I was working in my “office” associated with Dr. Dillon’s lab. It wasn’t really an office, it was desk space in a busy, cluttered shared lab next to his lab. The door on the lab to my “office” was a huge, heavy, solid wood door that seemed to choose to open or close at random. So I used a sturdy steel cone about five inches in diameter, that looked like an artillery shell, as a doorstop. I found the stopper sitting in a dark corner of a closet in the lab surrounded by dust. I picked it up and was surprised by its substantial weight, but not surprised to see a dust imprint left where it had been standing for many years. It seemed to be a solid piece of metal, and made a perfect doorstop. I would pull open the door when I arrived for work and then kick the heavy doorstop in front of the door. This routine continued for several years. Occasionally, I would pick up the stopper and use it to crush a cockroach. The cockroaches in the building were notorious. They were very large, very strong and everywhere. The building had housed a cockroach colony for teaching and research purposes many years ago. At some point the colony had taken up residence in the building and these roaches grew to 2 and 3 inches long. I refused to step on them because the guts would be all over my shoes and I was afraid that if I squished a female cockroach carrying eggs, the eggs would stick to my shoe and I could bring them home. On the rare occasion I did step on them, they were so big the crunching sensation of the exoskeleton collapsing was unnerving—it felt like they were moving under my foot. So I killed them with the doorstopper, which made a loud thud on the floor but no sensation or crunch. I think the cockroach guts also made the stopper slide more easily when I was kicking it around.

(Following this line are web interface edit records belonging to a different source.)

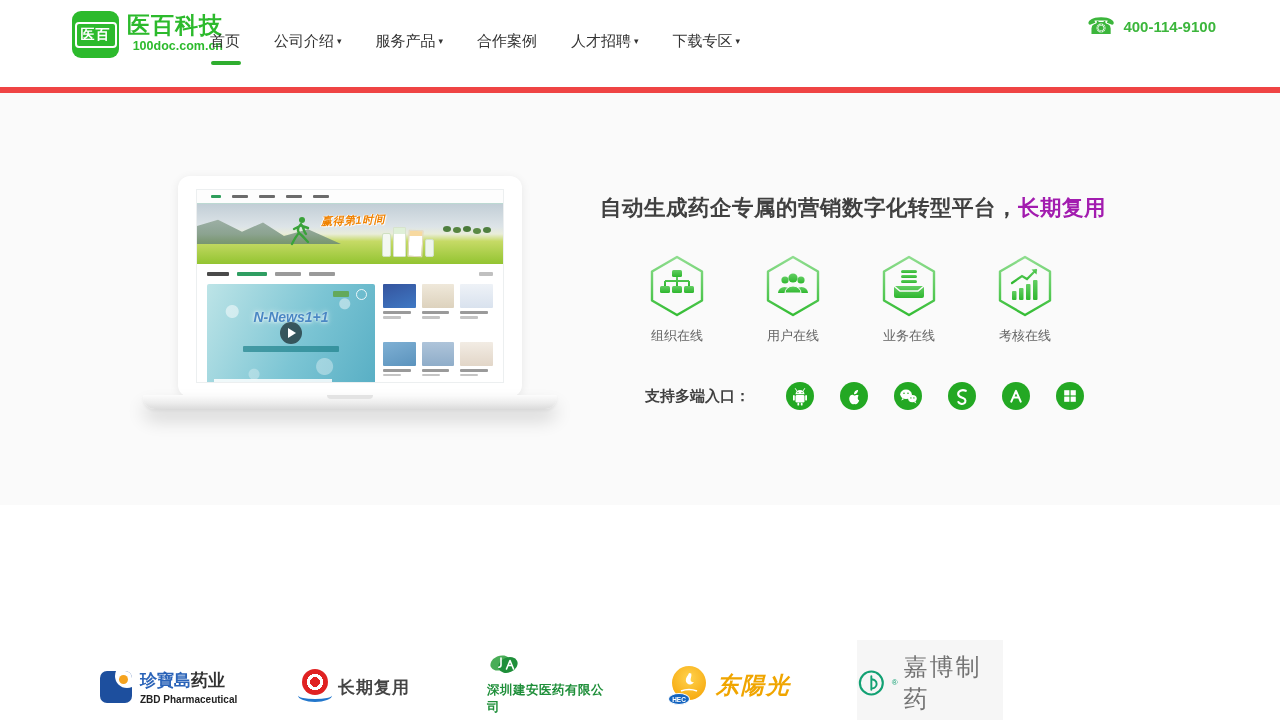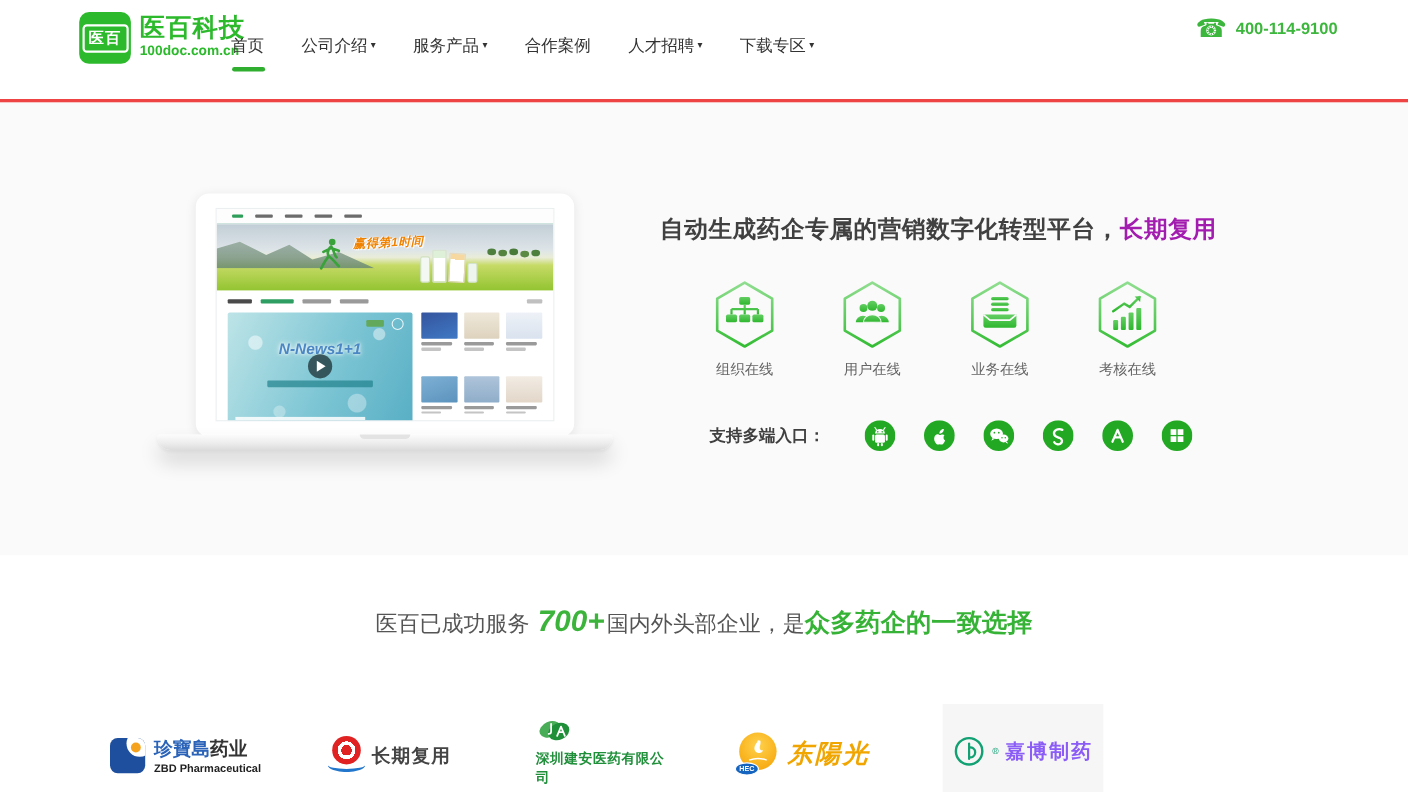--- a/index.html
+++ b/index.html
@@ -2,21 +2,21 @@
 <html><head>
 <meta charset="utf-8">
 <style>
   * { margin:0; padding:0; box-sizing:border-box; }
   html,body { width:1280px; height:720px; overflow:hidden; background:#fff;
               font-family:"Liberation Sans", sans-serif; }
   .page { position:relative; width:1280px; height:720px; }
 
   
   .header { position:absolute; top:0; left:0; width:1280px; height:93px; background:#fff;
-            border-bottom:3px solid #ef4444; z-index:5; }
+            border-bottom:6px solid #ef4444; z-index:5;text-align:right; }
   .logo-wrap { position:absolute; left:72px; top:11px; display:flex; align-items:flex-start; gap:8px; }
   .logo-square { width:47px; height:47px; background:#2cba2c; border-radius:9px;
                  display:flex; align-items:center; justify-content:center; }
   .logo-square .inner { border:2px solid #fff; border-radius:4px; padding:2px 4px;
                         color:#fff; font-size:14px; font-weight:bold; letter-spacing:1px; }
   .brand-col { display:flex; flex-direction:column; line-height:1.1; padding-top:2px; }
   .brand-name { color:#2cba2c; font-size:23px; font-weight:800; letter-spacing:1px; }
   .brand-domain { color:#2cba2c; font-size:12.5px; font-weight:700; margin-top:2px; }
 
   .nav { position:absolute; left:210px; top:32px; display:flex; gap:34px; }
@@ -157,21 +157,21 @@
       background:radial-gradient(circle at 50% 35%,#ffd24d,#f5a000); position:relative; overflow:hidden; }
   .dyg-hec { position:absolute; left:-4px; bottom:-1px; width:22px; height:12px; background:#1565c0;
       border:1px solid #fff; border-radius:50%; color:#fff; font-size:6.5px; font-weight:700;
       display:flex; align-items:center; justify-content:center; }
   .dyg-name { font-size:23px; font-weight:800; font-style:italic; color:#f0a500; letter-spacing:2px; }
 
   
   .jiabo-box { position:absolute; left:857px; top:135px; width:146px; height:85px; background:#f6f6f6;
       display:flex; align-items:center; justify-content:center; gap:6px; }
   .jb-reg { font-size:8px; color:#12a173; vertical-align:10px; }
-  .jb-name { font-size:18px; font-weight:700; color:#8b5cf6; letter-spacing:2px; }
+  .jb-name { font-size:24px; font-weight:400; color:#737373; letter-spacing:2px; }
 
   
   .kzy-text { display:flex; flex-direction:column; line-height:1.1; }
   .kzy-name { font-size:17px; font-weight:800; color:#9b1c26; letter-spacing:1px; }
   .kzy-sub { font-size:8.5px; color:#9b1c26; margin-top:2px; letter-spacing:1px; }
 </style>
 </head>
 <body>
 
 <div class="page">
@@ -419,23 +419,20 @@
           <rect x="14.6" y="8.2" width="5.2" height="5.2" fill="#fff"></rect>
           <rect x="8.2" y="14.6" width="5.2" height="5.2" fill="#fff"></rect>
           <rect x="14.6" y="14.6" width="5.2" height="5.2" fill="#fff"></rect>
         </svg>
       </div>
     </div>
   </div>
 
   
   <div class="clients">
-    <div class="headline">
-      <span class="lead">医百已成功服务 </span><span class="number">700+</span><span class="middle">国内外头部企业，是</span><span class="accent">众多药企的一致选择</span>
-    </div>
 
     <div class="logo-cell" style="left:100px; top:152px; height:60px;">
       <div class="zbd-mark">
           <div class="zbd-dot"></div>
         </div>
       <div class="zbd-text">
         <div class="cn"><span class="b serifish">珍寶島</span><span class="d">药业</span></div>
         <div class="en">ZBD Pharmaceutical</div>
       </div>
     </div>

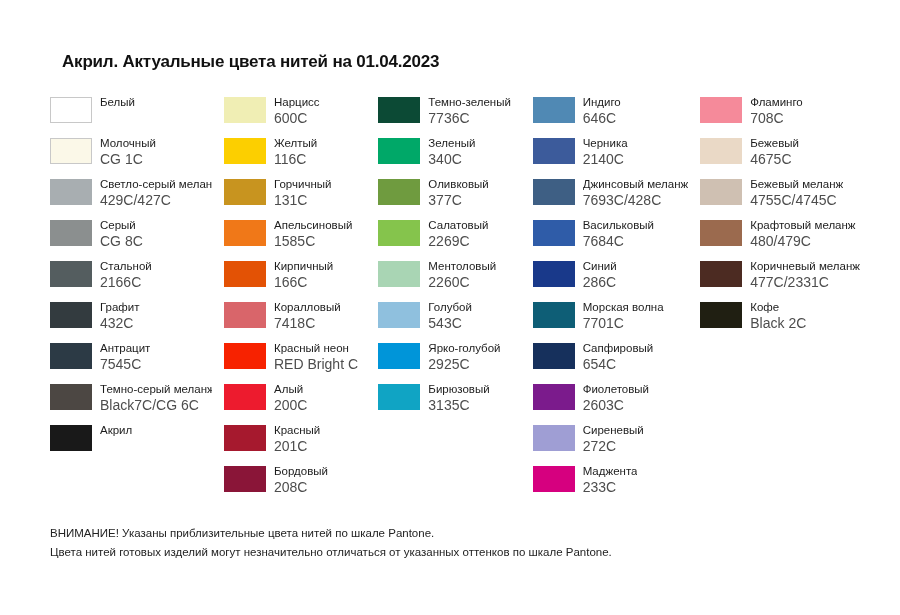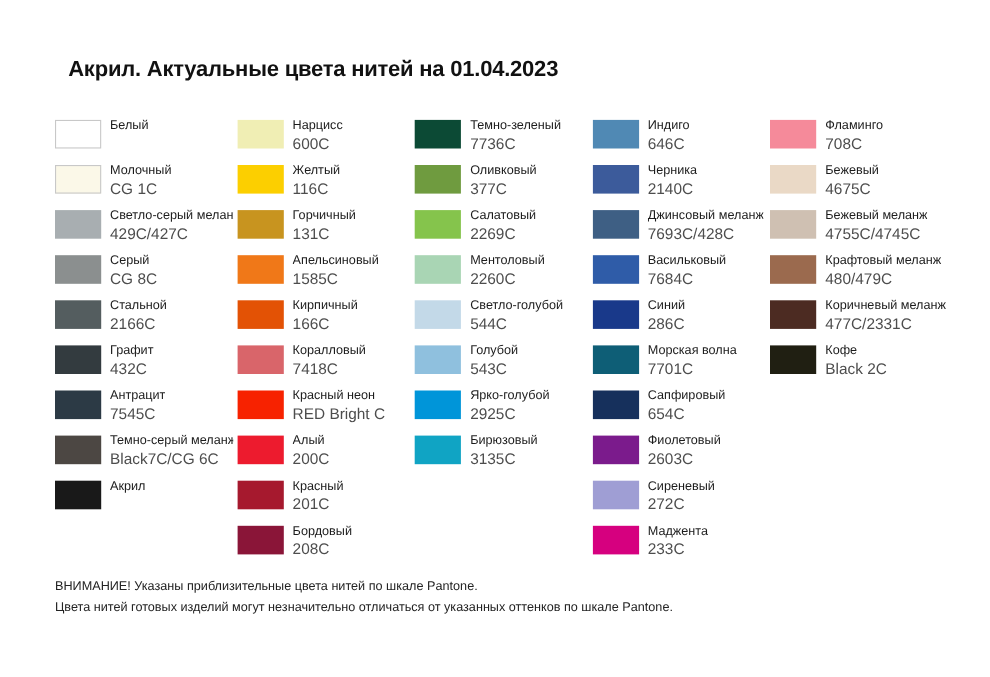--- a/index.html
+++ b/index.html
@@ -17,33 +17,33 @@
   .page {
     position: relative;
     width: 900px;
     height: 615px;
     box-sizing: border-box;
   }
   .title {
     position: absolute;
     left: 62px;
     top: 52px;
-    font-size: 20px;
+    font-size: 17px;
     font-weight: bold;
     letter-spacing: -0.2px;
     color: #111111;
     white-space: nowrap;
   }
   .grid {
     position: absolute;
     left: 50px;
-    top: 108px;
+    top: 96px;
     width: 810px;
     display: flex;
-    gap: 4px;
+    gap: 12px;
   }
   .column {
     width: 162px;
     display: flex;
     flex-direction: column;
   }
   .swatch-row {
     display: flex;
     align-items: flex-start;
     height: 41px;
@@ -237,45 +237,45 @@
 
     <div class="column">
       <div class="swatch-row">
         <div class="chip" style="background:#0c4a35"></div>
         <div class="labels">
           <div class="name">Темно-зеленый</div>
           <div class="code">7736C</div>
         </div>
       </div>
       <div class="swatch-row">
+        <div class="chip" style="background:#00a868"></div>
+        <div class="labels">
+          <div class="name">Зеленый</div>
+          <div class="code">340C</div>
+        </div>
+      </div>
+      <div class="swatch-row">
         <div class="chip" style="background:#6f9b3f"></div>
         <div class="labels">
           <div class="name">Оливковый</div>
           <div class="code">377C</div>
         </div>
       </div>
       <div class="swatch-row">
         <div class="chip" style="background:#85c44c"></div>
         <div class="labels">
           <div class="name">Салатовый</div>
           <div class="code">2269C</div>
         </div>
       </div>
       <div class="swatch-row">
         <div class="chip" style="background:#a9d5b4"></div>
         <div class="labels">
           <div class="name">Ментоловый</div>
           <div class="code">2260C</div>
-        </div>
-      </div>
-      <div class="swatch-row">
-        <div class="chip" style="background:#c3d9e8"></div>
-        <div class="labels">
-          <div class="name">Светло-голубой</div>
-          <div class="code">544C</div>
         </div>
       </div>
       <div class="swatch-row">
         <div class="chip" style="background:#8fc0de"></div>
         <div class="labels">
           <div class="name">Голубой</div>
           <div class="code">543C</div>
         </div>
       </div>
       <div class="swatch-row">

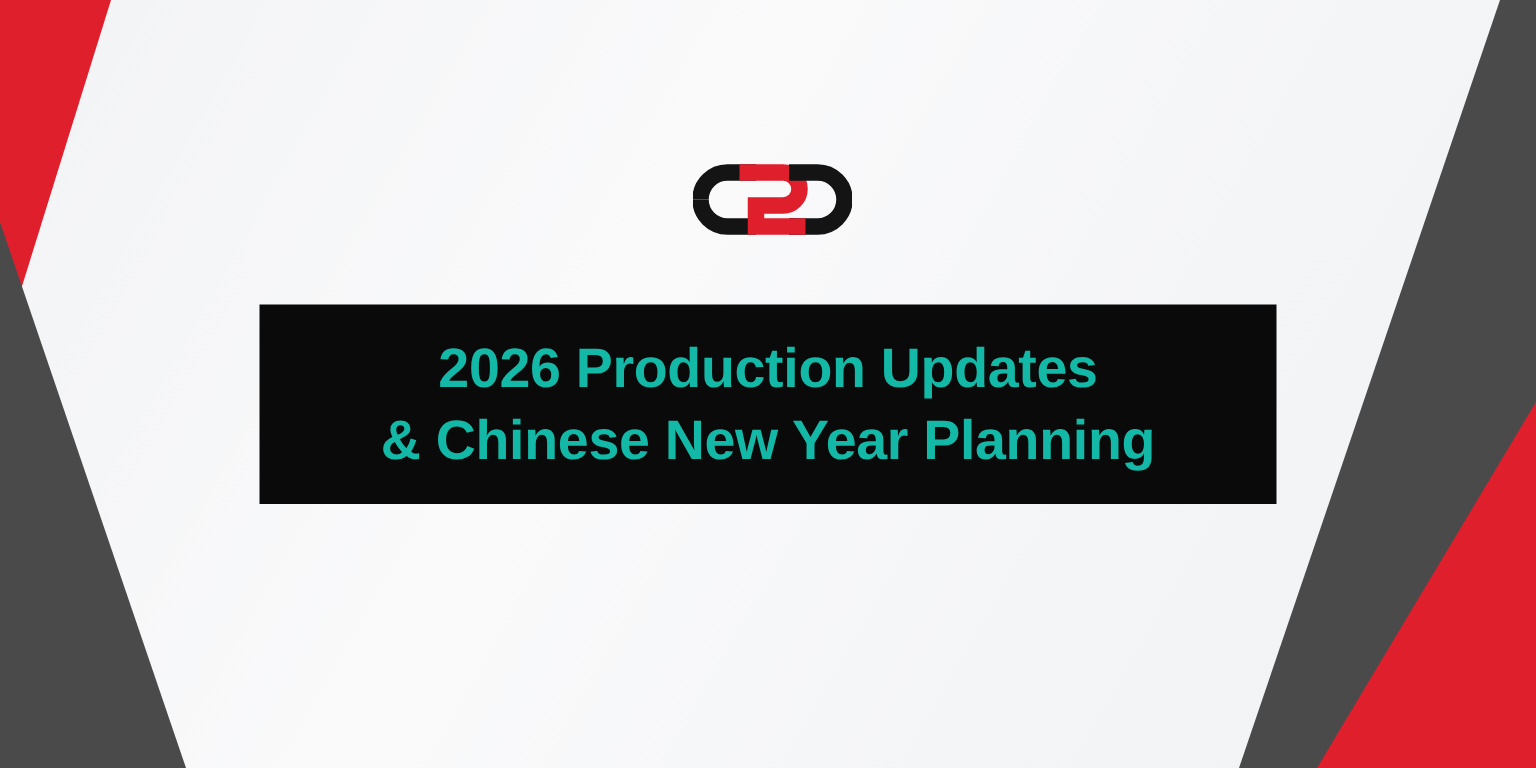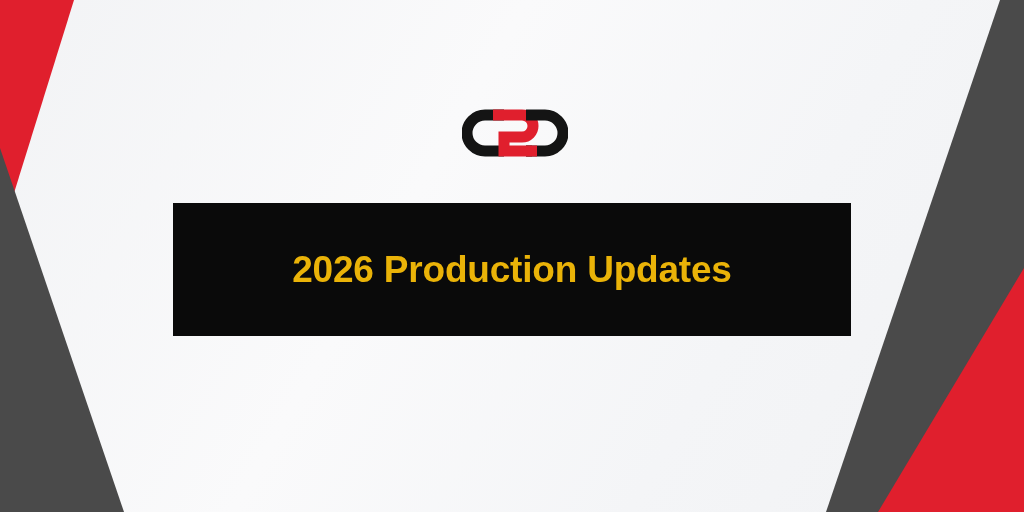--- a/index.html
+++ b/index.html
@@ -43,21 +43,21 @@
     width: 678px;
     height: 133px;
     background: #0a0a0a;
     display: flex;
     flex-direction: column;
     align-items: center;
     justify-content: center;
     box-sizing: border-box;
   }
   .title-line {
-    color: #eab308;
+    color: #14b8a6;
     font-family: "Liberation Sans", sans-serif;
     font-weight: bold;
     font-size: 37px;
     line-height: 48px;
     letter-spacing: -0.2px;
     white-space: nowrap;
     text-align: left;
   }
 </style>
 </head>
@@ -108,15 +108,16 @@
       <g>
         <path d="M 128 14 L 166 14 A 36 36 0 0 1 166 86 L 128 86" fill="none" stroke="#141414" stroke-width="22" stroke-linecap="butt"></path>
 
         <path d="M 128 86 L 150 86" fill="none" stroke="#E01F2D" stroke-width="22" stroke-linecap="butt"></path>
       </g>
     </svg>
   </div>
 
   <div id="title-banner">
     <div class="title-line">2026 Production Updates</div>
+    <div class="title-line">&amp; Chinese New Year Planning</div>
   </div>
 
 </div>
 
 </body></html>

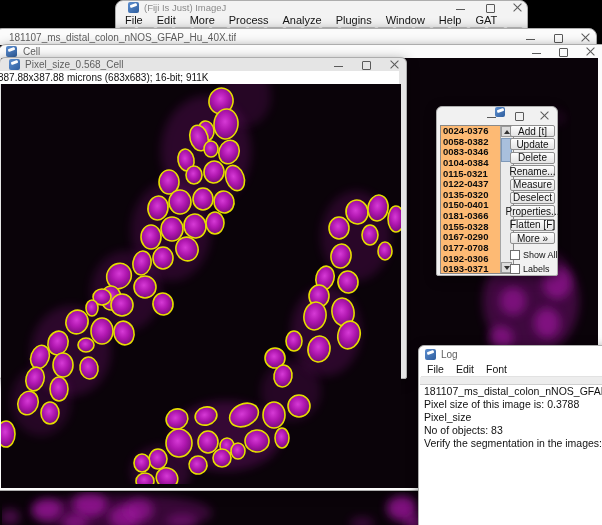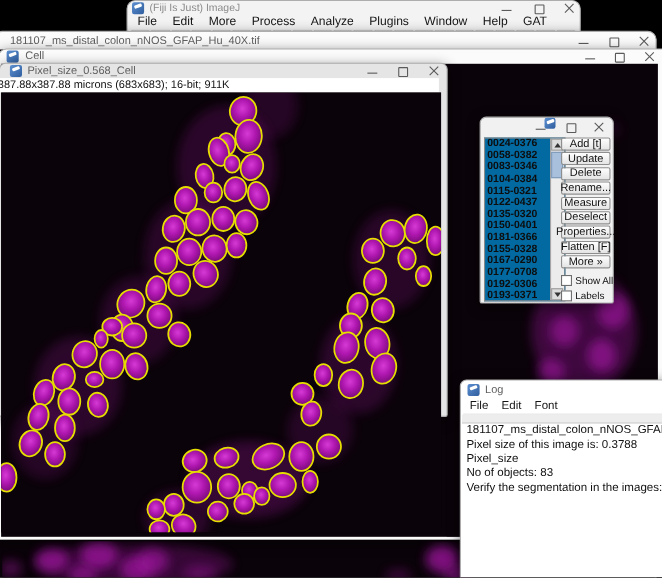--- a/index.html
+++ b/index.html
@@ -14,21 +14,21 @@
   .ij-icon::after{content:"";position:absolute;left:2px;top:2px;width:7px;height:3px;background:#fff;
            border-radius:1px;transform:rotate(-20deg);}
   .ctl{position:absolute;width:10px;height:10px;}
   .ctl-min::after{content:"";position:absolute;left:0;right:1px;top:55%;border-top:1px solid #5a5a5a;}
   .ctl-max::after{content:"";position:absolute;left:0;top:1px;width:7px;height:7px;border:1px solid #5a5a5a;border-radius:1px;}
   .ctl-close::before,.ctl-close::after{content:"";position:absolute;left:-1px;top:4px;width:11px;
            border-top:1px solid #5a5a5a;}
   .ctl-close::before{transform:rotate(45deg);} .ctl-close::after{transform:rotate(-45deg);}
   
   #fiji-win{left:115px;top:0;width:413px;height:46px;border-radius:8px 8px 0 0;background:#f3f3f3;}
-  #fiji-title{height:13px;padding-left:4px;gap:5px;}
+  #fiji-title{height:13px;padding-left:12px;gap:5px;}
   #fiji-title .title-text{font-size:9.5px;color:#8a8a8a;}
   #fiji-menubar{position:absolute;top:13px;left:2px;right:2px;height:13px;display:flex;align-items:center;}
   .menu-item{font-size:11px;color:#141414;padding:0 7px;line-height:13px;}
   #fiji-toolbar{position:absolute;top:26px;left:3px;right:3px;height:20px;display:flex;background:#eeeeee;overflow:hidden;}
   .tool-cell{width:20px;height:19px;border:1px solid #c2c2c2;background:#f4f4f4;margin-right:1px;box-sizing:border-box;border-radius:2px;}
   
   #tif-win{left:-6px;top:28px;width:603px;height:502px;background:#fbfbfb;}
   #tif-title{height:16px;padding-left:14px;}
   #tif-content{position:absolute;left:1px;right:1px;top:16px;bottom:0;background:#0a0309;}
   
@@ -39,21 +39,21 @@
   #pixel-win{left:-1px;top:57px;width:408px;height:322px;background:#e5e5e5;border-radius:6px 6px 2px 2px;}
   #pixel-title{height:13px;padding-left:9px;gap:5px;}
   #pixel-info{position:absolute;top:13px;left:0;right:7px;height:13px;background:#fff;overflow:hidden;}
   #pixel-info .info-text{font-size:10px;color:#111;margin-left:-2px;line-height:13px;white-space:nowrap;}
   #pixel-content{position:absolute;left:1px;top:26px;width:400px;height:400px;background:#0a0309;overflow:hidden;}
   svg{display:block;}
   
   #roi-win{left:436px;top:106px;width:122px;height:170px;background:#f1f1f1;border-radius:6px 6px 2px 2px;}
   #roi-title{height:16px;padding-left:6px;gap:12px;flex-direction:column;}
   #roi-title .ij-icon{width:10px;height:10px;}
-  #roi-list{position:absolute;left:3px;top:18px;width:74px;height:149px;background:#0369a1;border:1px solid #8a8a8a;box-sizing:border-box;overflow:hidden;}
+  #roi-list{position:absolute;left:3px;top:18px;width:74px;height:149px;background:#fdba74;border:1px solid #8a8a8a;box-sizing:border-box;overflow:hidden;}
   .roi-item{height:10.64px;line-height:10.6px;font-size:9.5px;font-weight:700;color:#0d0d0d;padding-left:2px;white-space:nowrap;}
   #roi-scroll{position:absolute;right:0;top:0;bottom:0;width:12px;background:#ececec;border-left:1px solid #a5a5a5;}
   .sb-btn{position:absolute;left:0;width:11px;height:11px;background:#dcdcdc;border:1px solid #9b9b9b;box-sizing:border-box;}
   .sb-up{top:0;} .sb-down{bottom:0;}
   .sb-up::after{content:"";position:absolute;left:2px;top:3px;border-left:3px solid transparent;border-right:3px solid transparent;border-bottom:4px solid #333;}
   .sb-down::after{content:"";position:absolute;left:2px;top:3px;border-left:3px solid transparent;border-right:3px solid transparent;border-top:4px solid #333;}
   #sb-thumb{position:absolute;left:0;top:12px;width:11px;height:24px;background:#a9c0dd;border:1px solid #7e99b9;box-sizing:border-box;}
   #roi-buttons{position:absolute;left:73px;top:18px;width:45px;}
   .roi-btn{height:12px;margin-bottom:1.4px;background:linear-gradient(#fefefe,#e4e4e4);
            border:1px solid #8f8f8f;border-radius:2px;font-size:10px;color:#111;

I also discovered that alcohol killed cockroaches. We had rubbing alcohol in the lab in squirt bottles for disinfecting. One squirt would kill a cockroach instantly. I would still crush it with the stopper after it was dead. A friend, Dave Levier, collected some uncrushed cockroaches and spray painted them gold and silver. He mounted them on some string and hung them up in a cockroach mobile. I suggested making them into Christmas tree decorations, but he declined. Dave was a graduate student who was a year behind me and we had labs near each other and socialized a bit with the other graduate students.
While shoving the doorstop one day I almost knocked it over, and noticed it wobbled strangely before it fell on its side. I picked up the 20-pound-plus piece of metal to set it upright and it felt “loose” for some reason. I shook it and it felt like something was in it. I also noticed some writing on the side of it. The writing was very hard to read in the rust and flaked paint, but it was clearly text, and it said: “Contents: 2 liters Hg.” Hg is the chemical designation for mercury. I shook the doorstop and felt liquid mercury sloshing around inside. The top of what looked like an artillery shell was actually a screw top to a metal container of mercury. Liquid mercury is deadly poisonous and such a large amount, if it ever leaked out, would require an evacuation of the building. I had been kicking the bottle around for years thinking it was a solid piece of metal, but now I gently put it down and contacted building management to dispose of it. What surprised me most was that the faculty and staff were NOT shocked, surprised or aghast at the find. Most just seemed to chuckle wryly. The consensus was that in an ancient building that had been used for science experiments for so long that finding stashes of solid sodium metal, radioactive carbon and toxic mercury was common. I did learn one thing though. I learned where liquid mercury comes from. As the joke goes, ‘Liquid mercury comes from little mercury wells which are called “H.G. Wells.”’
The liquid mercury incident did not slow the progress of my research. Ann liked to tell her friends that I had been kicking around enough liquid mercury to kill the whole school. She asked if I was concerned as to whether the bottle might have broken and I assured her that there was a lot of metal holding in that mercury.
Even without a doorstop to help me kill cockroaches and enable quick access to the lab, my purification of creatine kinase was able to push forward. The first step in purifying creatine kinase was to put a bunch of frozen arteries in a big blender and blend them to a smooth puree. A lot of lab work is very similar to cooking. A scientist will follow a recipe like a cook and produce something at the end, like a cook baking cookies. The scientist will test his or her product and the cook will taste it. Testing and tasting become quite analogous for scientists and cooks I think part of the reason I like both science and cooking is because they have many similarities, which I enjoy.